Abstract Natural abundance 13C NMR spectra of high density, low density, and very low density lipoproteins isolated from human plasma have been recorded and assigned, and the spin lattice relaxation times (T1) of some well resolved resonances have been determined. The 13C NMR spectra reflect differences in protein-lipid ratios and in lipid composition between the three classes of lipoproteins. All three lipoproteins yield numerous narrow 13C resonances assignable to the lipid component. The high density lipoprotein also yields several narrow peaks that arise from the protein moiety. All of the above narrow resonances must originate from liquid-like lipid and protein components. T1 values of lipid carbon resonances of lipoproteins and some model systems yielded semiquantitative information about rotational and segmental mobilities of the lipid components of lipoproteins. The T1 values of C6 of the cholesteryl moiety of high and low density lipoproteins revealed that the fused ring systems occupy regions of much higher microviscosity than that of the aqueous environment. T1 values of carbons of fatty acyl chains yielded information about segmental motions of these chains in the environment of the lipoprotein complex.
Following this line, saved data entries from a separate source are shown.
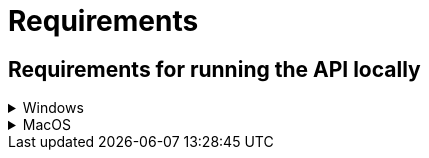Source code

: = Requirements
:description: Requirements for getting started with the Java Rest API application
:keywords: java, rest , api, application, spring boot, swagger, settings, get started

== Requirements for running the API locally

.Windows
[%collapsible]
====

==== Mandatory

- https://adoptopenjdk.net/[Install Java 11] and set JAVA_HOME environment variable to the directory java is installed and make sure MAVEN_HOME environment variable is not set

- https://aka.ms/cosmosdb-emulator[CosmosDB Emulator 2.4.5+]

- An IDE

==== Optional

- https://www.jetbrains.com/idea/download/#section=windows[IntelliJ IDEA]

====


.MacOS
[%collapsible]
====

==== Mandatory

- homebrew
- azure-cli: `brew install azure-cli`
- https://adoptopenjdk.net/releases.html[Install Java 11:] 

----
$ wget https://github.com/AdoptOpenJDK/openjdk11-binaries/releases/download/jdk-11.0.9%2B11.1/OpenJDK11U-jdk_x64_mac_hotspot_11.0.9_11.tar.gz
----

- Move to the folder where you downloaded the file and extract it:

----
$ tar -xf OpenJDK11U-jdk_x64_mac_hotspot_11.0.9_11.tar.gz
----

- Add JAVA to you path:

----
export PATH=$PWD/OpenJDK11U-jdk_x64/Contents/Home/bin:$PATH
----

- An IDE

- Make sure no environment variables set for MAVEN_HOME

- https://aka.ms/cosmosdb-emulator[CosmosDB Emulator 2.4.5+]

==== Optional

- Add this to the path to your dotfiles: .bash_profile or .zshrc depending on what shell you are running

- https://www.jetbrains.com/idea/download/download-thanks.html?platform=mac&code=IIC[IntelliJ IDEA]

[NOTE]
----
The current version of Ensono Stacks is using Java 11 (Current LTS, recommended).
----

====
Segmental mobilities of fatty acyl chains are identical, within experimental error, in high density and low density lipoproteins, despite marked compositional (and probably structural) differences. T1 values of fatty acyl chains of very low density lipoproteins are slightly longer than the corresponding values of the denser lipoproteins, a result that suggests somewhat greater segmental mobilities in very low density lipoproteins. Our 13C T1 values indicate that all or most of the lipid molecules of plasma lipoproteins, although in a liquid-like state, are significantly restricted in their rotational and segmental mobilities relative to lipids in organic solvents.